Born in Guadalajara in 1917, his family moved to Mexico City when Guillermo was almost 2 years old. As a boy he made electrically propelled toys, and at the age of twelve built his first amateur radio.
González Camarena was born into a family composed of Arturo González and Sara Camarena, originally from Arandas, Jalisco. One of his older brothers, Jorge, was a prominent painter, muralist and sculptor.
In 1945 he graduated from the Escuela Superior de Ingenería Mecánica y Eléctrica (School of Mechanical and Electrical Engineers, ESIME) at the National Polytechnic Institute, ''IPN'' ; he obtained his first radio license two years later.
He was also an avid stargazer; he built his own telescope and became a regular member of the Astronomical Society of Mexico .
González Camarena invented the "Chromoscopic adapter for television equipment", an early color television transmission system. He was only 17. A U.S. patent application (2,296,019) states, "My invention relates to the transmission and reception of colored pictures or images by wire or wireless..." The invention was designed to be easy to adapt to black-and-white television equipment. González Camarena applied for this patent August 14, 1941, and obtained the patent September 15, 1942. He also filed for additional patents for color television systems in 1960 and 1962.

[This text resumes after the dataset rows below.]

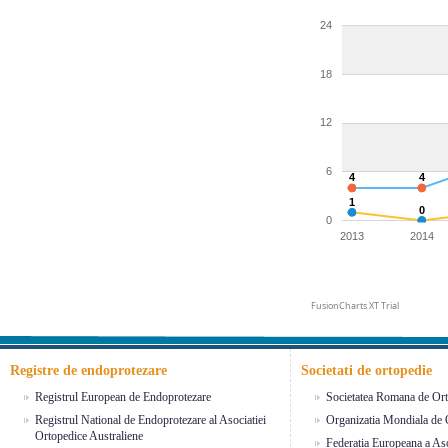
24
18
12
6
4
4
1
0
0
2013
2014
FusionCharts XT Trial
Registre de endoprotezare
Societati de ortopedie
Registrul European de Endoprotezare
Societatea Romana de Ort
Registrul National de Endoprotezare al Asociatiei
Organizatia Mondiala de 
Ortopedice Australiene
Federatia Europeana a Aso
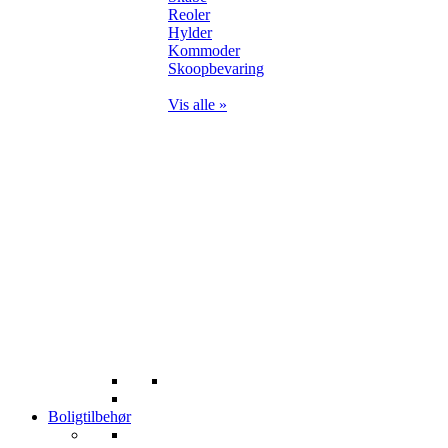
Reoler
Hylder
Kommoder
Skoopbevaring
Vis alle »
Boligtilbehør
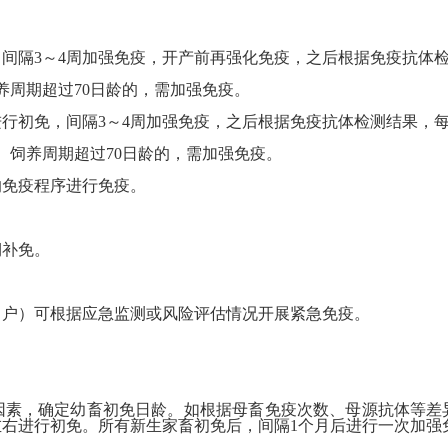
间隔3～4周加强免疫，开产前再强化免疫，之后根据免疫抗体检
周期超过70日龄的，需加强免疫。
行初免，间隔3～4周加强免疫，之后根据免疫抗体检测结果，每
饲养周期超过70日龄的，需加强免疫。
免疫程序进行免疫。
补免。
户）可根据应急监测或风险评估情况开展紧急免疫。
，确定幼畜初免日龄。如根据母畜免疫次数、母源抗体等差异，
龄左右进行初免。所有新生家畜初免后，间隔1个月后进行一次加强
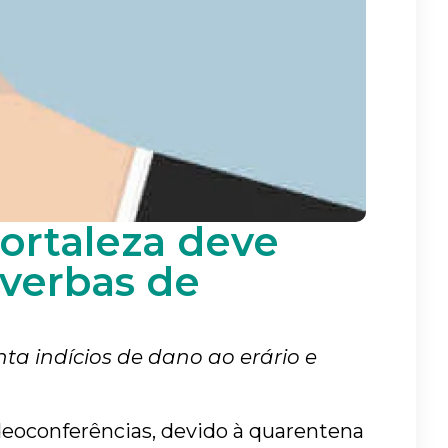
Fortaleza deve
verbas de
a indícios de dano ao erário e
eoconferências, devido à quarentena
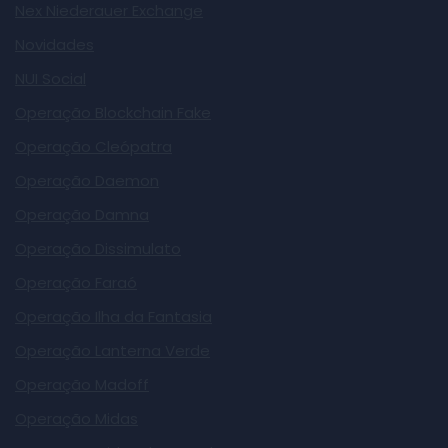
Nex Niederauer Exchange
Novidades
NUI Social
Operação Blockchain Fake
Operação Cleópatra
Operação Daemon
Operação Damna
Operação Dissimulato
Operação Faraó
Operação Ilha da Fantasia
Operação Lanterna Verde
Operação Madoff
Operação Midas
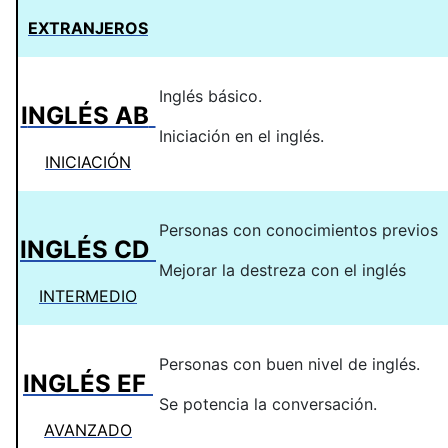
EXTRANJEROS
Inglés básico.
I
NGLÉS AB
Iniciación en el inglés.
INICIACIÓN
Personas con conocimientos previos
INGLÉS CD
Mejorar la destreza con el inglés
INTERMEDIO
Personas con buen nivel de inglés.
INGLÉS EF
Se potencia la conversación.
AVANZADO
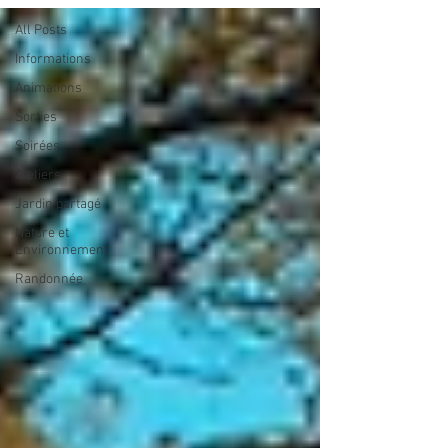
All Posts
Informations
Animations
Sorties
Soirées
Ateliers
Jardin partagé
Nature et
Environnement
Randonnée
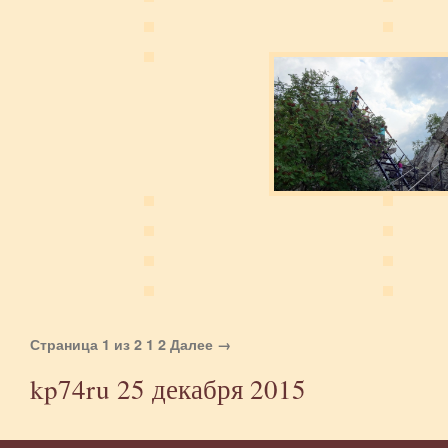
Страница 1 из 2
1
2
Далее →
kp74ru
25 декабря 2015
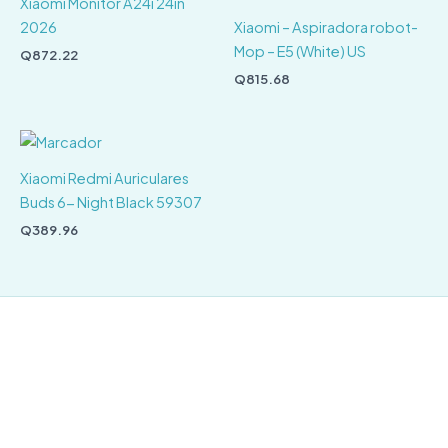
Xiaomi Monitor A24i 24in
2026
Xiaomi – Aspiradora robot-
Mop – E5 (White) US
Q
872.22
Q
815.68
Xiaomi Redmi Auriculares
Buds 6- Night Black 59307
Q
389.96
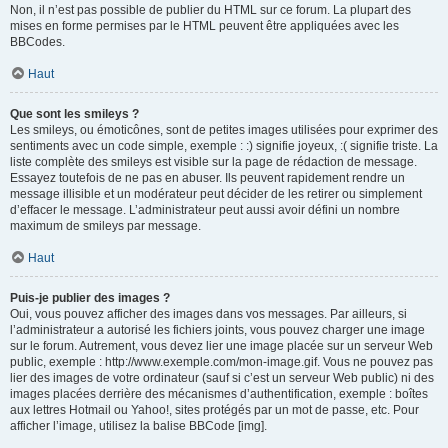
Non, il n’est pas possible de publier du HTML sur ce forum. La plupart des
mises en forme permises par le HTML peuvent être appliquées avec les
BBCodes.
Haut
Que sont les smileys ?
Les smileys, ou émoticônes, sont de petites images utilisées pour exprimer des
sentiments avec un code simple, exemple : :) signifie joyeux, :( signifie triste. La
liste complète des smileys est visible sur la page de rédaction de message.
Essayez toutefois de ne pas en abuser. Ils peuvent rapidement rendre un
message illisible et un modérateur peut décider de les retirer ou simplement
d’effacer le message. L’administrateur peut aussi avoir défini un nombre
maximum de smileys par message.
Haut
Puis-je publier des images ?
Oui, vous pouvez afficher des images dans vos messages. Par ailleurs, si
l’administrateur a autorisé les fichiers joints, vous pouvez charger une image
sur le forum. Autrement, vous devez lier une image placée sur un serveur Web
public, exemple : http://www.exemple.com/mon-image.gif. Vous ne pouvez pas
lier des images de votre ordinateur (sauf si c’est un serveur Web public) ni des
images placées derrière des mécanismes d’authentification, exemple : boîtes
aux lettres Hotmail ou Yahoo!, sites protégés par un mot de passe, etc. Pour
afficher l’image, utilisez la balise BBCode [img].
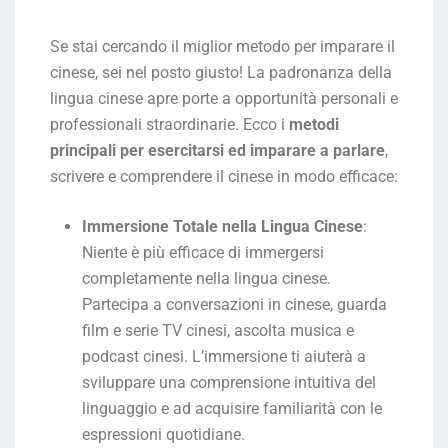
Se stai cercando il miglior metodo per imparare il
cinese, sei nel posto giusto! La padronanza della
lingua cinese apre porte a opportunità personali e
professionali straordinarie. Ecco i
metodi
principali per esercitarsi ed imparare a parlare
,
scrivere e comprendere il cinese in modo efficace:
Immersione Totale nella Lingua Cinese
:
Niente è più efficace di immergersi
completamente nella lingua cinese.
Partecipa a conversazioni in cinese, guarda
film e serie TV cinesi, ascolta musica e
podcast cinesi. L’immersione ti aiuterà a
sviluppare una comprensione intuitiva del
linguaggio e ad acquisire familiarità con le
espressioni quotidiane.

On August 31, 1946, González Camarena sent his first color transmission from his lab in the offices of The Mexican League of Radio Experiments, at Lucerna St. #1, in Mexico City. The video signal was transmitted at a frequency of 115 MHz. and the audio in the 40 meter band.
He obtained authorization to make the first publicly announced color broadcast in Mexico, on February 8, 1963, Paraíso Infantil, on Mexico City's XHGC-TV, a station that he established in 1952. By that time, the government had adopted NTSC as the television color system.